=== WHAT TO WORK ON ===
How many of the lines below contain the word "shown"? Reply with the number alone.

=== INPUT DATA ===
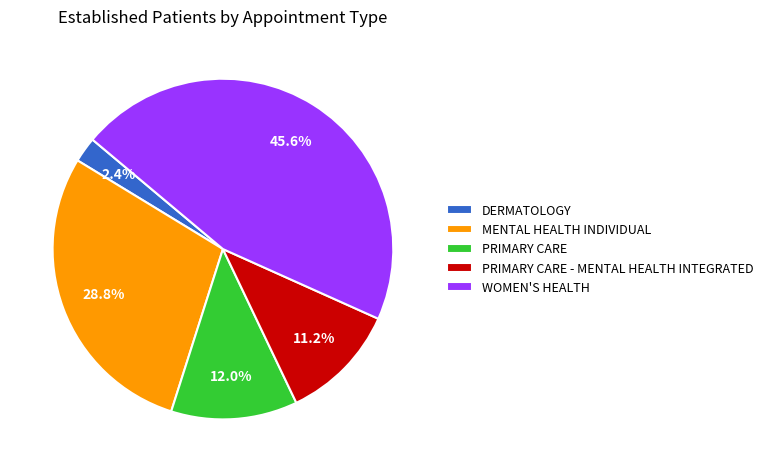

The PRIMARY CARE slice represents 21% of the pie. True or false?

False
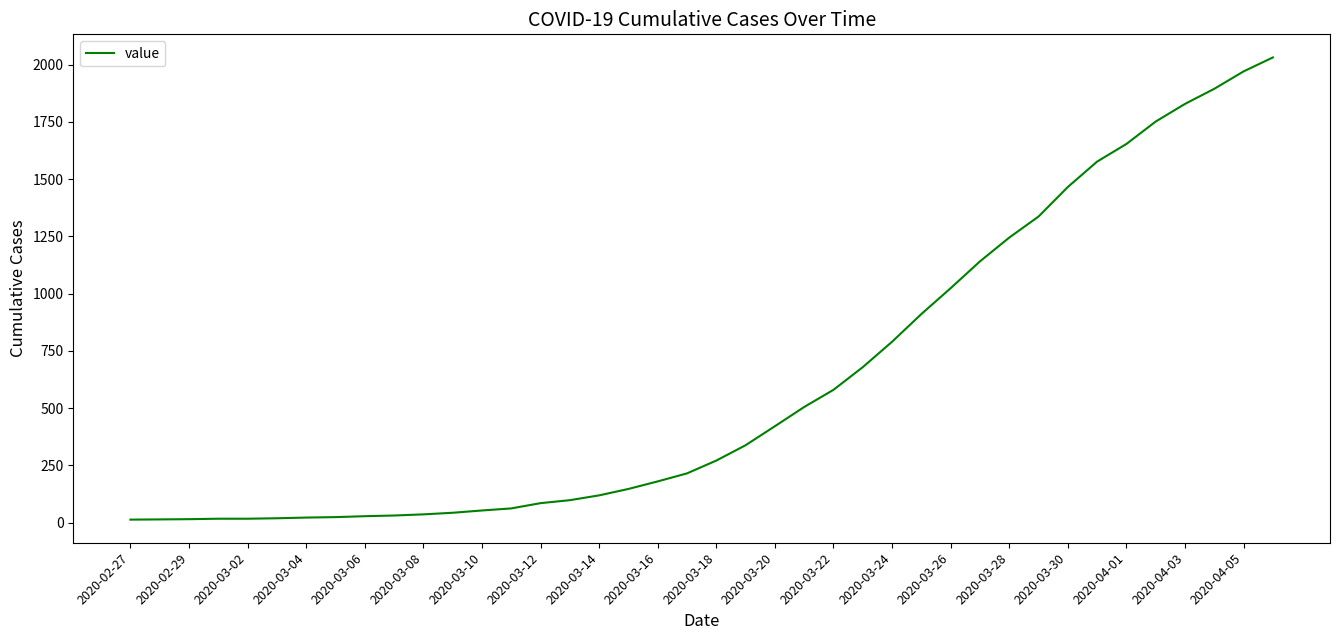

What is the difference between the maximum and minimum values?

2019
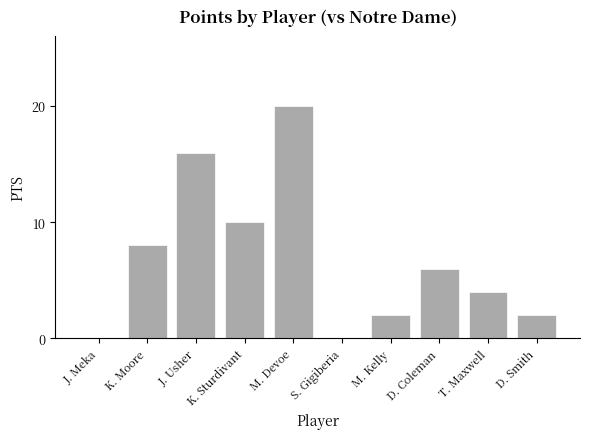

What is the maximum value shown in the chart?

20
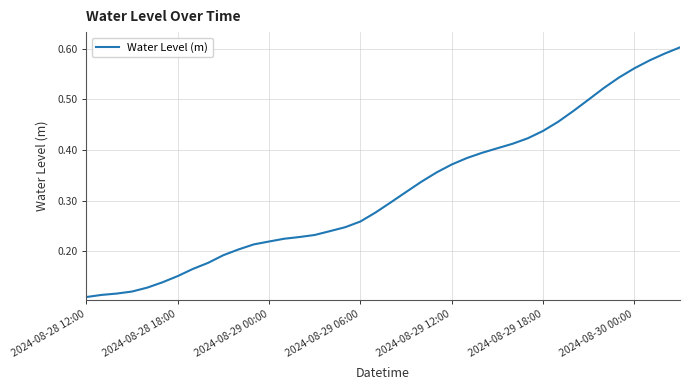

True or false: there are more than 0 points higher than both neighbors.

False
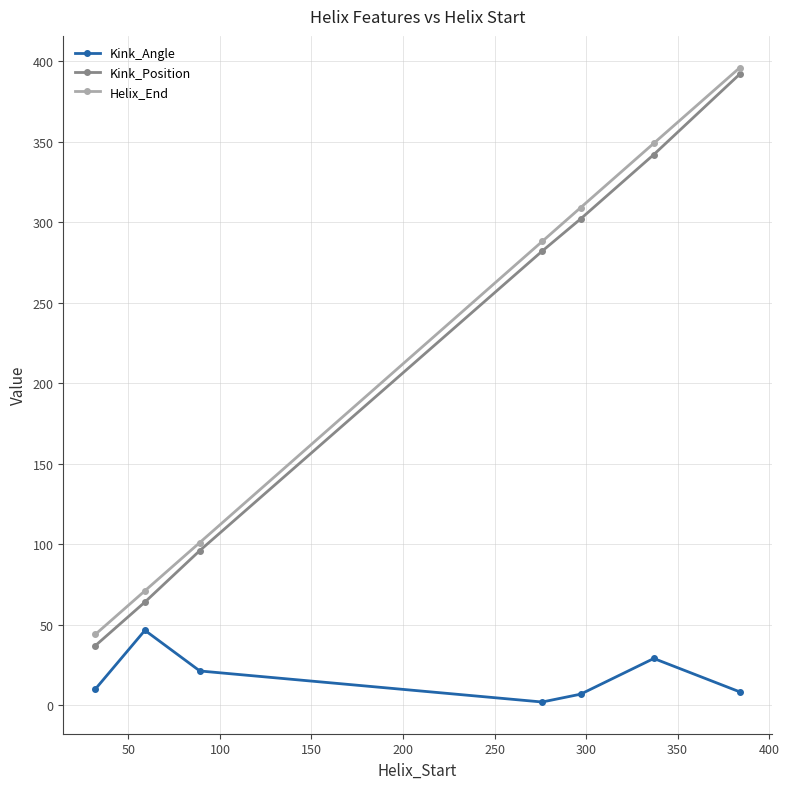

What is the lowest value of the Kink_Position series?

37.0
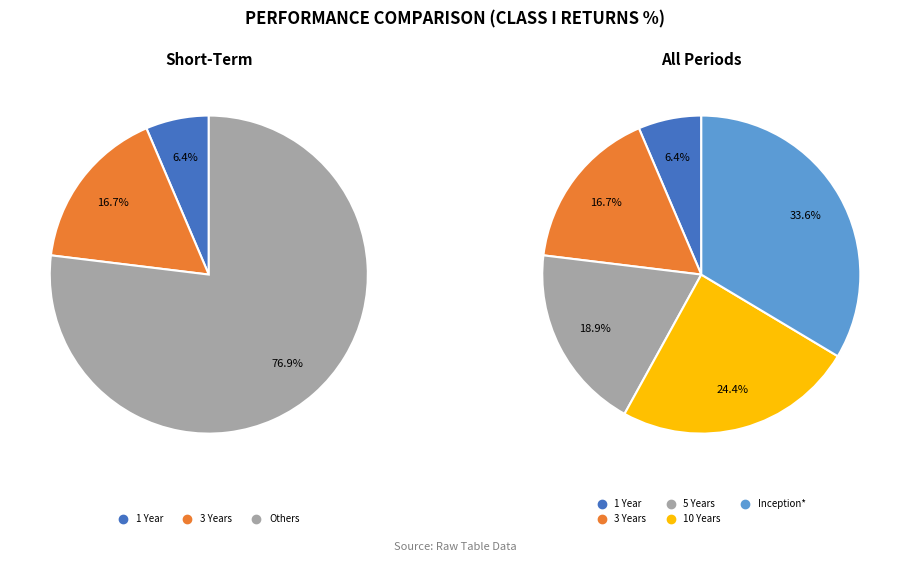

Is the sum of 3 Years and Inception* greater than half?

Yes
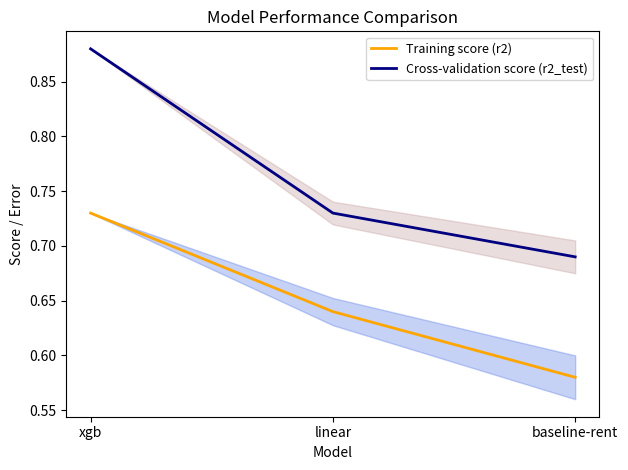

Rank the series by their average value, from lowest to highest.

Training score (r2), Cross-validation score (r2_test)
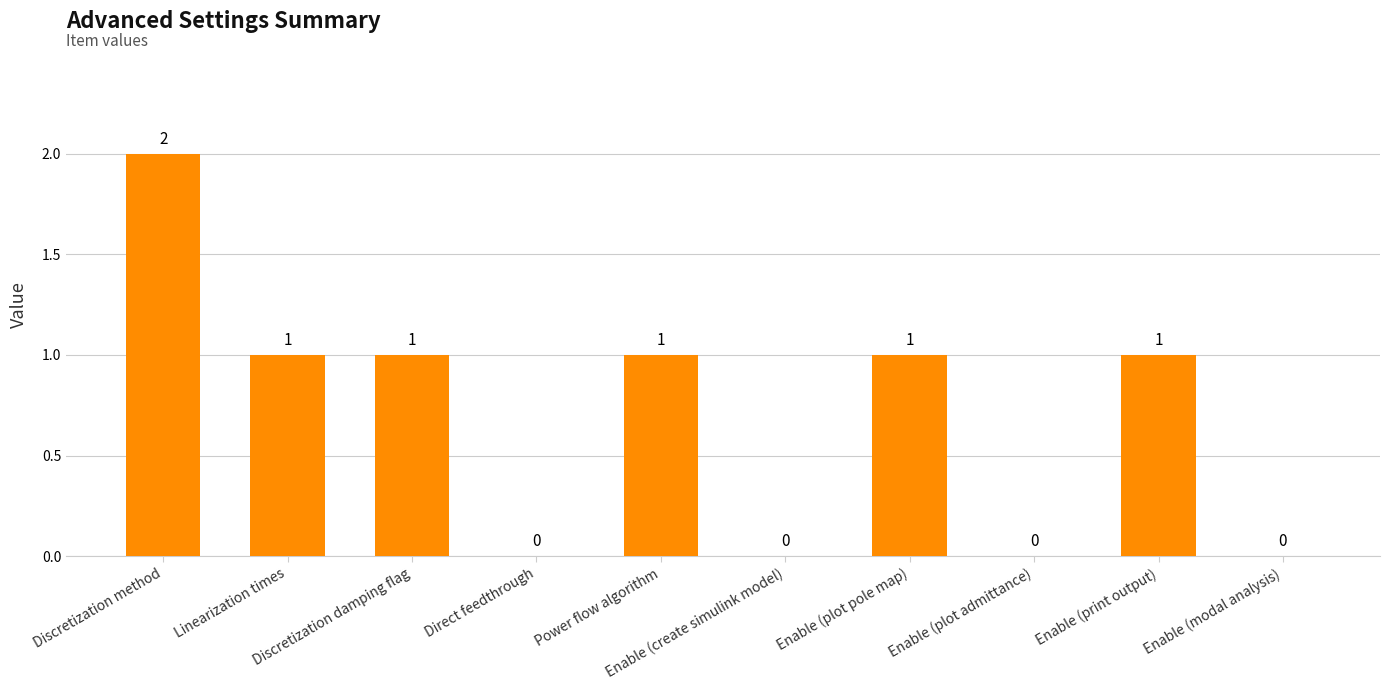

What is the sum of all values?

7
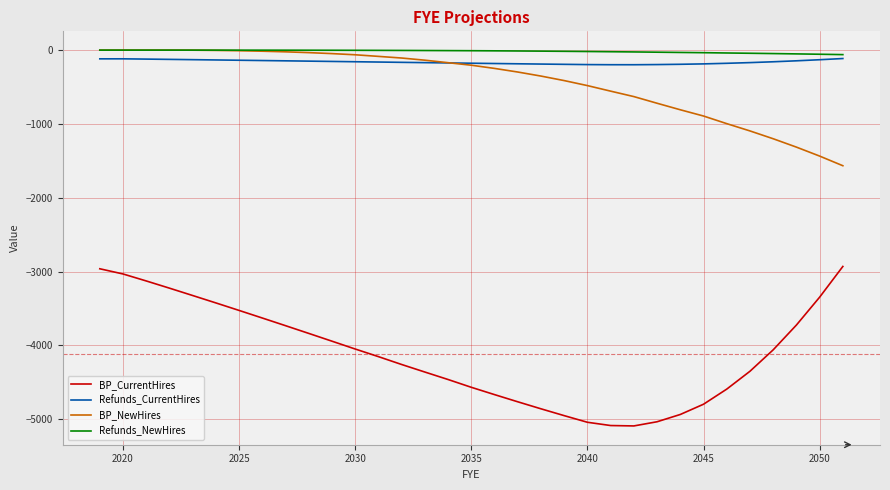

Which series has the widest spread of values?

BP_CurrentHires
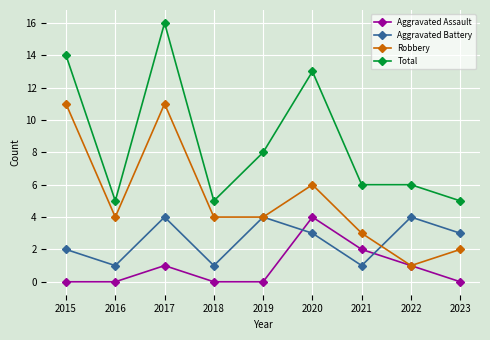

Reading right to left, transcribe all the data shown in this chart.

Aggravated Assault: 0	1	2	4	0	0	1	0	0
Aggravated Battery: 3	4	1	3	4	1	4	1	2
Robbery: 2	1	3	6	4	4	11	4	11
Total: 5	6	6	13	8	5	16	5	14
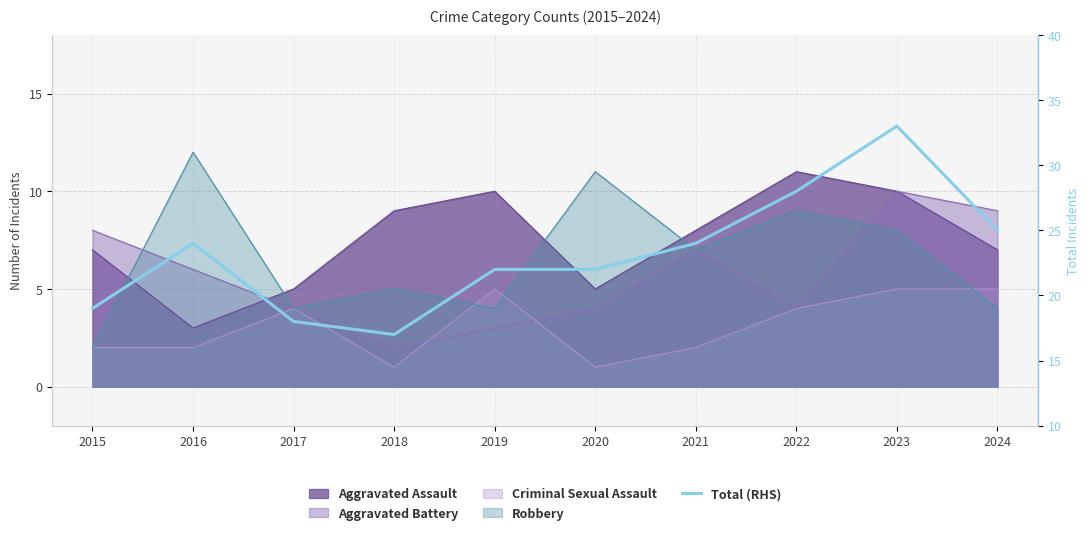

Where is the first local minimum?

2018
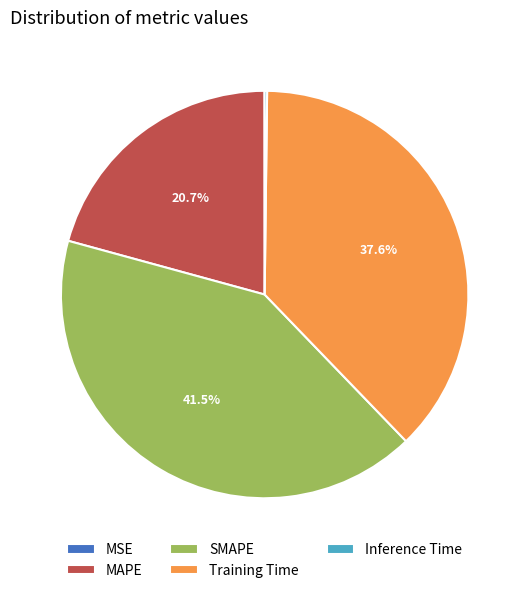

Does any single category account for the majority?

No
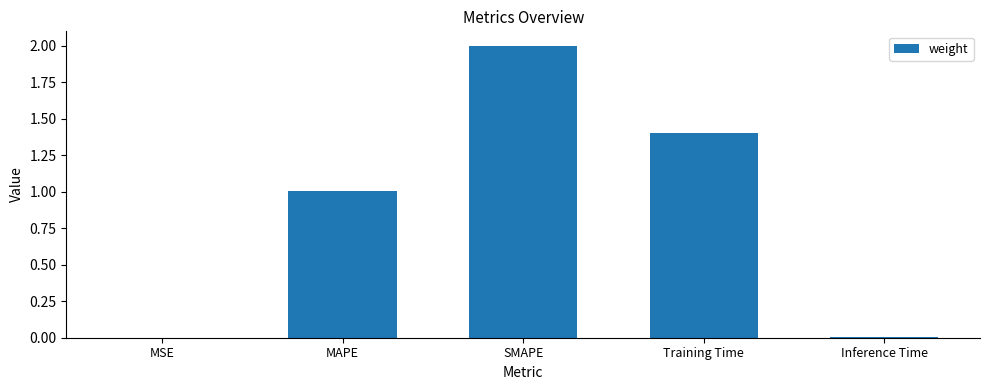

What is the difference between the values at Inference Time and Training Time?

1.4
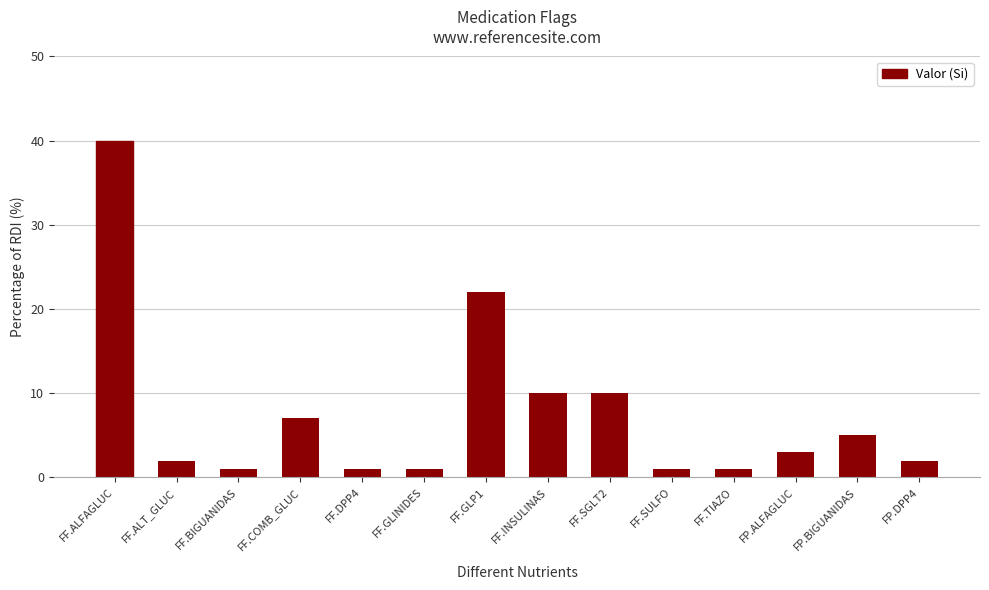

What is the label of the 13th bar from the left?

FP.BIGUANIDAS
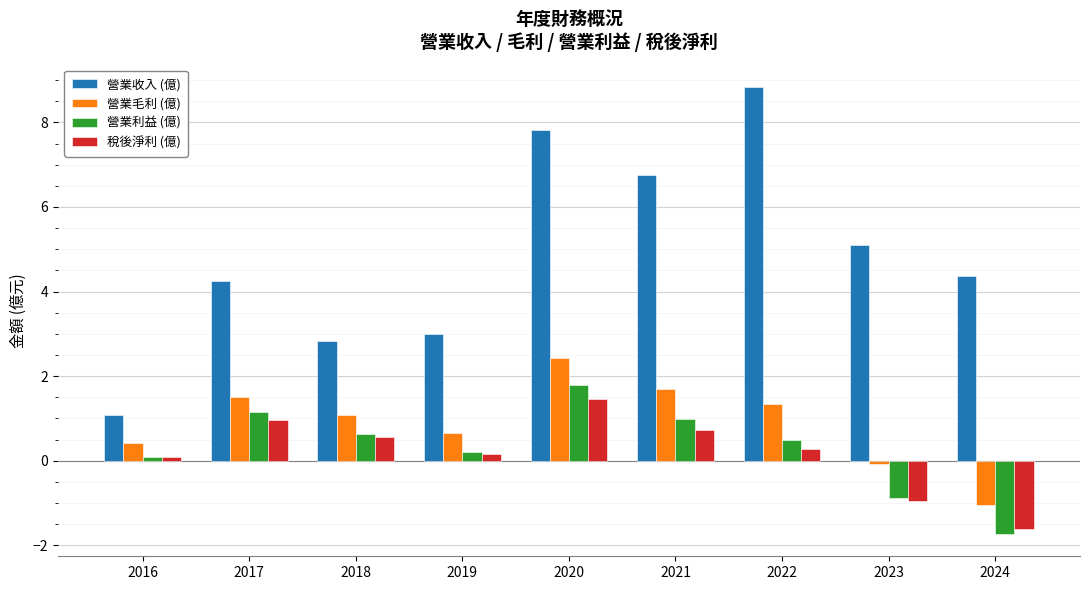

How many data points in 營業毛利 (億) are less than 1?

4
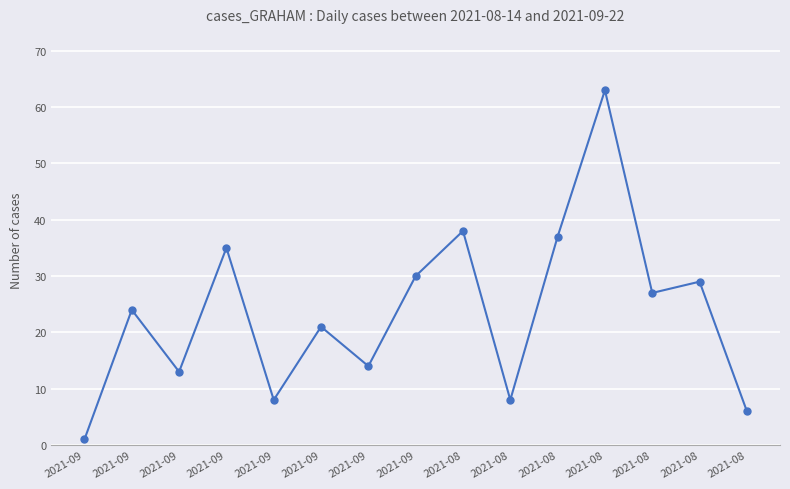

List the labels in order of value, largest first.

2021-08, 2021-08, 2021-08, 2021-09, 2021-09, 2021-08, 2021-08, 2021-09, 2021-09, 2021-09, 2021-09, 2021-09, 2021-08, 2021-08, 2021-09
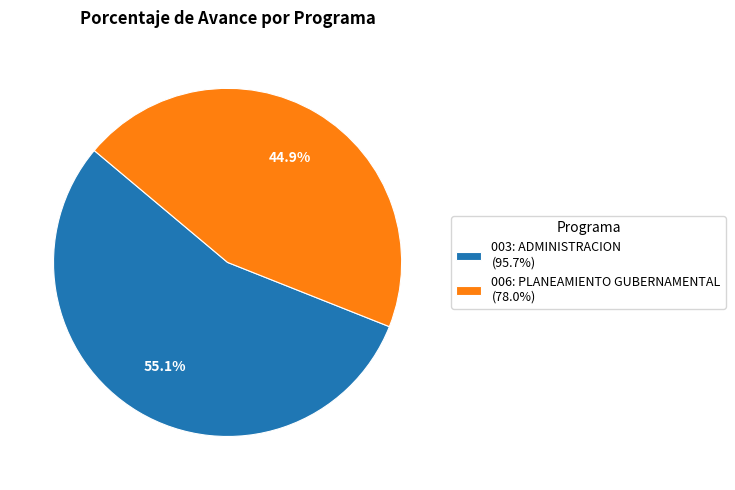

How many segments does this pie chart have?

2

=== ANSWER BELOW ===
2